Weiss and Bilton were ill-prepared for this. “The job of the people running CBS is to have this not happen,” the top editor of elite newsrooms told me. “It doesn’t matter whose fault it is or who started or ‘Scott’s being a diva.’ The job is to make sure your talent not go out and destroy your brand — and they really can because they are the brand. And there’s no real excuse for it.”
The fact that Pelley was the face of the opposition made it particularly difficult. He’s one of a few people with the clout to be adversarial and actually get attention for it. Viewers have “decades of feelings for Scott Pelley,” the top editor says. So when Pelley speaks out, “that’s a big business problem.”
While the disaster began on Monday, that first all-staff meeting could have been the end of the crisis for Weiss and Bilton. Weiss’s best option was pretty clear: figure out how to deescalate. Instead, she chose to essentially pour more gasoline on this dumpster fire. First, she and Bilton blamed Pelley for the entire skirmish. Then, on the next day’s morning conference call, Weiss said the standard “trust and mutual respect” of a newsroom was broken by Pelley. Pelley then accused Weiss and Bilton of lying. Pelley was quickly fired.
But the fallout has been worse for CBS than for Pelley. “They’re in a situation where they have done huge damage to their own business,” the top editor added.
By Thursday afternoon, Bilton had released a new statement working to comfort the staff. But that should have been the approach from the beginning, the newsroom managers agreed. “If Bilton had started with this tone, he might have avoided disaster,” a former leader of multiple marquee newsrooms told me. “But if he had started with this tone, he would’ve never gotten the job.”
So now that the damage is done, what’s going to happen? Probably nothing good. The veteran news editor expects the next domino to fall to be someone on staff actually going on air to call out Weiss. It’s worth nothing that Pelley’s longtime colleagues Lesley Stahl, Bill Whitaker, and Jon Wertheim have decided to stay, though not without reservations.

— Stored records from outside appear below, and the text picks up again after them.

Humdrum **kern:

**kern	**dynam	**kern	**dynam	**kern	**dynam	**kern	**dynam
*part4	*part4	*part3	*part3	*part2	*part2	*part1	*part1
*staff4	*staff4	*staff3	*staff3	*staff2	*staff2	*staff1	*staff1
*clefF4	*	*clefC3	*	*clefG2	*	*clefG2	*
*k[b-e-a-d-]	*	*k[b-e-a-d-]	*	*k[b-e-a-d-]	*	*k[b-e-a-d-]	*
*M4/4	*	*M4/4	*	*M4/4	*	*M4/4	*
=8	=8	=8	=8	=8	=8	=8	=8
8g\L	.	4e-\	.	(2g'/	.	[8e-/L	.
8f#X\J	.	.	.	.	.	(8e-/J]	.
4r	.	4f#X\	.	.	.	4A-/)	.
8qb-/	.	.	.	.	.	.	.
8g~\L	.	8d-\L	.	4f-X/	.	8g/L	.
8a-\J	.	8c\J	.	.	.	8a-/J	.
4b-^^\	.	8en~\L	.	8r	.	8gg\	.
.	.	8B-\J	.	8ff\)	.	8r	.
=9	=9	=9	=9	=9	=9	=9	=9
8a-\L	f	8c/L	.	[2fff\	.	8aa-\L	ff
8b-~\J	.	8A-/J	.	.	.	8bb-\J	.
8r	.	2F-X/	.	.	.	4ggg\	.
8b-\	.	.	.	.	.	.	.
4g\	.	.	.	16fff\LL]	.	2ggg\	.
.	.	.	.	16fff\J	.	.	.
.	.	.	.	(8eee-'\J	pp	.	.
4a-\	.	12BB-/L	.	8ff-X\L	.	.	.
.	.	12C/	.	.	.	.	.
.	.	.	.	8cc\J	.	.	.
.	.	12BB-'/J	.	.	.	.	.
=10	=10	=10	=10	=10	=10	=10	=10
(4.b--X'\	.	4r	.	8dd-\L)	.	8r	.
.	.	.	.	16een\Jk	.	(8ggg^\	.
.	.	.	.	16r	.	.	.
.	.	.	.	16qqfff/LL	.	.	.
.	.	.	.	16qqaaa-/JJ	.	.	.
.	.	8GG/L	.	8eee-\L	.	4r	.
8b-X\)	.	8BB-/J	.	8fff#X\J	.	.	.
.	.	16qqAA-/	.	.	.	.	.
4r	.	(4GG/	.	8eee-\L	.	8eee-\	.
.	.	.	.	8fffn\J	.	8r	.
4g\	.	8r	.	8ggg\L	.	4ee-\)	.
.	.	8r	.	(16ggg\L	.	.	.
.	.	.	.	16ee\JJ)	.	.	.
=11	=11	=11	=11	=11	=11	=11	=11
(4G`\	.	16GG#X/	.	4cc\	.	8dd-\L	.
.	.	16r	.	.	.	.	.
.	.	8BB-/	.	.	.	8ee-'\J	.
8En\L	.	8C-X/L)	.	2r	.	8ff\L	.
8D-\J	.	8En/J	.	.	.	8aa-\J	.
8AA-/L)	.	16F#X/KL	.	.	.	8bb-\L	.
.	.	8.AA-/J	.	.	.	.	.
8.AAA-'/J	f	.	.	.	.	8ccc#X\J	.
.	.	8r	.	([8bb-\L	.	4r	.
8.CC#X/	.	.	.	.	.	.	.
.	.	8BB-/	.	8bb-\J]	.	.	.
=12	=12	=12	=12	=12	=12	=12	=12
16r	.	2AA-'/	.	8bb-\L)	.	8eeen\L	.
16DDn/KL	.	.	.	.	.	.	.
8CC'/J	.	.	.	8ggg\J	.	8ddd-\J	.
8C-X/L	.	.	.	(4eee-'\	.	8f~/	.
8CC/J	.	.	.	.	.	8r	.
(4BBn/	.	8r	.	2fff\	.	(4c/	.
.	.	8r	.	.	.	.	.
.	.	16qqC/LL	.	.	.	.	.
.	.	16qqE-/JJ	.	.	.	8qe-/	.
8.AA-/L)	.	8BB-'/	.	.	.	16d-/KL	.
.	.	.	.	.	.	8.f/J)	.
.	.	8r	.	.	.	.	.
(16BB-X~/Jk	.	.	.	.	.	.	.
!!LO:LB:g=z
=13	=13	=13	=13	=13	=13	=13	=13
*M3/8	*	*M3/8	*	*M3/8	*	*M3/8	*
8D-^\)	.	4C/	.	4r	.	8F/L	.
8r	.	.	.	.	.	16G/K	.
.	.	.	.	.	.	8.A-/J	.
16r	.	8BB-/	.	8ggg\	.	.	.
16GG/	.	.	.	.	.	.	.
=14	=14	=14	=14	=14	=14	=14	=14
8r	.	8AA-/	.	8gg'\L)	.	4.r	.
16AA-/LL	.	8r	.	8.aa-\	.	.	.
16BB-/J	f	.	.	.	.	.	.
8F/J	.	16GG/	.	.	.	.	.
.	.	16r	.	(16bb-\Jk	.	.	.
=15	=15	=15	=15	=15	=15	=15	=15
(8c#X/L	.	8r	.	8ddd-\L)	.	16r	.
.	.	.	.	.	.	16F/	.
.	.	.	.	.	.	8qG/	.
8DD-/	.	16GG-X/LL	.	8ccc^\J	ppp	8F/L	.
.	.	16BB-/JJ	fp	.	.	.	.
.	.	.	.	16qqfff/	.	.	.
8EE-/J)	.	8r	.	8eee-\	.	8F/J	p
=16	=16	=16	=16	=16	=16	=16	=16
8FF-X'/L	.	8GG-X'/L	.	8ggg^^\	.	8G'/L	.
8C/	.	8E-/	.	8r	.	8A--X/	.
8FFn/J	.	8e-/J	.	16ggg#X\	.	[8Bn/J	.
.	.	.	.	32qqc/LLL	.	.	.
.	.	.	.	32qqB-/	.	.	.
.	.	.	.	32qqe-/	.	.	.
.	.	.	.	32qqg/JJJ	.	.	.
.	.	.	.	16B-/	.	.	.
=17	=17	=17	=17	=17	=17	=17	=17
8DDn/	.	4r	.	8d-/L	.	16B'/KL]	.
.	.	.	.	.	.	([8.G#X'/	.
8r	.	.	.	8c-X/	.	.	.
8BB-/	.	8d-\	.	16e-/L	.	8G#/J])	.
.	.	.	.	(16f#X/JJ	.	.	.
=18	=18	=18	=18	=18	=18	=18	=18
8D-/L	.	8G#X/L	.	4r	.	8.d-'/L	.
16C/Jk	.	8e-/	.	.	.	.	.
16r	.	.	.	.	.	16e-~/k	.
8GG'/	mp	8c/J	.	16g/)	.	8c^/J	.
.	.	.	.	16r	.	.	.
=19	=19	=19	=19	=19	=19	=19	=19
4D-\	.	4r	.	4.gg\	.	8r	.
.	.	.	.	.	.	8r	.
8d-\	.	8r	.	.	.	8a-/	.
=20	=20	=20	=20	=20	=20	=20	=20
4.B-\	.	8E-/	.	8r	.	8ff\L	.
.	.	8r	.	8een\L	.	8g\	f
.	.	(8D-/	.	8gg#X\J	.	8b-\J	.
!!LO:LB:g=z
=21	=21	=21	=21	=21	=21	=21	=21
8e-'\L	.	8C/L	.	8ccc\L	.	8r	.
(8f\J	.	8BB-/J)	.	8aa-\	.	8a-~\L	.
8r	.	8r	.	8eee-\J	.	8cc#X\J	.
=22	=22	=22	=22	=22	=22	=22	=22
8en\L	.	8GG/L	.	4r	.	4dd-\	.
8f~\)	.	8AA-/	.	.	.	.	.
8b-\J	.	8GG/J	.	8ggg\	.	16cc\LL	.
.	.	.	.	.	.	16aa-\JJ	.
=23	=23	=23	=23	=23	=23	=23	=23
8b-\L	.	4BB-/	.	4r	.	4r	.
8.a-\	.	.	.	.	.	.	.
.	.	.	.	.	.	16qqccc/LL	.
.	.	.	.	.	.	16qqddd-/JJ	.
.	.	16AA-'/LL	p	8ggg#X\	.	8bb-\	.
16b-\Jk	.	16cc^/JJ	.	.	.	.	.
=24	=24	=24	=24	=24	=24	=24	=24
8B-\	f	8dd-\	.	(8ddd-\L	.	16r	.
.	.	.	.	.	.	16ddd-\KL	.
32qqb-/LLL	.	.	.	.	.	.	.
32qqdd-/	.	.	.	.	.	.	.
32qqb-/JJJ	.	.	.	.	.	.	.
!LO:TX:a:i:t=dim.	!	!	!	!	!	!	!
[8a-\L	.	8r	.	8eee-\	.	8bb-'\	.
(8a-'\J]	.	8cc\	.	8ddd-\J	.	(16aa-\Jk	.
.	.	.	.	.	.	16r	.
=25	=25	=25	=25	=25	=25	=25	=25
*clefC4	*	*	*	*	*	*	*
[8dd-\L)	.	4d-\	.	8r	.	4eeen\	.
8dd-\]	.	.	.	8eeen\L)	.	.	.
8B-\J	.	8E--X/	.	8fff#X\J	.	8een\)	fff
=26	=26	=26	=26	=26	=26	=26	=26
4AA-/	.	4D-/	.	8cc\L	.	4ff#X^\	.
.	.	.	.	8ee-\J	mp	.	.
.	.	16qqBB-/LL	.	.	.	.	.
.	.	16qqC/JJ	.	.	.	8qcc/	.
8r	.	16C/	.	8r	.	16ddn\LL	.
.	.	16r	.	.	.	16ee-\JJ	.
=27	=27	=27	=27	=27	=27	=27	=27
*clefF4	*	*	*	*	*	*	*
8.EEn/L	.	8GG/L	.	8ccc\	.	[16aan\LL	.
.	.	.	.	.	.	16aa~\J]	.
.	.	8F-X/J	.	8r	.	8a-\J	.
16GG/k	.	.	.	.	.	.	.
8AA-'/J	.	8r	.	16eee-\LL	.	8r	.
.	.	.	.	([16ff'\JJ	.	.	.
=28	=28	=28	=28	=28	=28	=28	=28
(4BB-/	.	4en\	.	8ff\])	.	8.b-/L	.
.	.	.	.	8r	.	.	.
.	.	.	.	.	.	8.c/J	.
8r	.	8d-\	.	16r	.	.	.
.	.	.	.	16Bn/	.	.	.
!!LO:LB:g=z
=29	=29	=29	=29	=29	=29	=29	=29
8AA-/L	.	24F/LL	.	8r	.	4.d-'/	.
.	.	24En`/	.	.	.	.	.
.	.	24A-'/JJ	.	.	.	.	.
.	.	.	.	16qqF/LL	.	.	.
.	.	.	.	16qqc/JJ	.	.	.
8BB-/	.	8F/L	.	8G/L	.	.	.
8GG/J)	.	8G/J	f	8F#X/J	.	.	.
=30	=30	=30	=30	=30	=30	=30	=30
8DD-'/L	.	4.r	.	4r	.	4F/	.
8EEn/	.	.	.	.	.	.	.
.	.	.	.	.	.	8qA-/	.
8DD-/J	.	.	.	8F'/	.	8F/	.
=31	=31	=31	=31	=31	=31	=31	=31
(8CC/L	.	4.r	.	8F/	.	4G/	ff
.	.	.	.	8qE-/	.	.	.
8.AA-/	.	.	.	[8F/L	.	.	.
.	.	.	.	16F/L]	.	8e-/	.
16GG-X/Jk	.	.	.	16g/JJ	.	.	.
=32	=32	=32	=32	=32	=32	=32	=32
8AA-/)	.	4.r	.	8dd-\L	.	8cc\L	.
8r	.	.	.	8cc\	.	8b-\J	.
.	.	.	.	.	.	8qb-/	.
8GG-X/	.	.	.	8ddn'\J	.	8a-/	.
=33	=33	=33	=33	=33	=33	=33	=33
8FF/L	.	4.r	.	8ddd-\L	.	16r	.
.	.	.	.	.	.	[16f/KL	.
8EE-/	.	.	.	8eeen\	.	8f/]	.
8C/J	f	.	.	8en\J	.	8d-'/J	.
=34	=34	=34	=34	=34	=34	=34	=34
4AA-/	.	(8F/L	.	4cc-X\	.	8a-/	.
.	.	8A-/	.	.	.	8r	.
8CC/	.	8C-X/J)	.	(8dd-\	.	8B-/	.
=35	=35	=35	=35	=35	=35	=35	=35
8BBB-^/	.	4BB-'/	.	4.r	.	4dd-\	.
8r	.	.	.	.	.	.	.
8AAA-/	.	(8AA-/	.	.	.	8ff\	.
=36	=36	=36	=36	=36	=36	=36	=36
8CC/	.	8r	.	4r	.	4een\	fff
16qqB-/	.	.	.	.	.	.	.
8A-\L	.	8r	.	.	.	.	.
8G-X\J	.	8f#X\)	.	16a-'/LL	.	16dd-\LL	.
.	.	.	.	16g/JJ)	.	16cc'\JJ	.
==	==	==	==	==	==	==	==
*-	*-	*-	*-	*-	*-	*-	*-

“I guess I’m waiting for ‘Who’s going to be the person to turn to the camera and call this shit out on air?’ I think it will happen,” the veteran news editor says. “You see hints of it in some cases. Parting messages. There have been slight things, but does somebody actually jump off the cliff and make a very public pronouncement right there? It’s, like, straight out of The Morning Show.”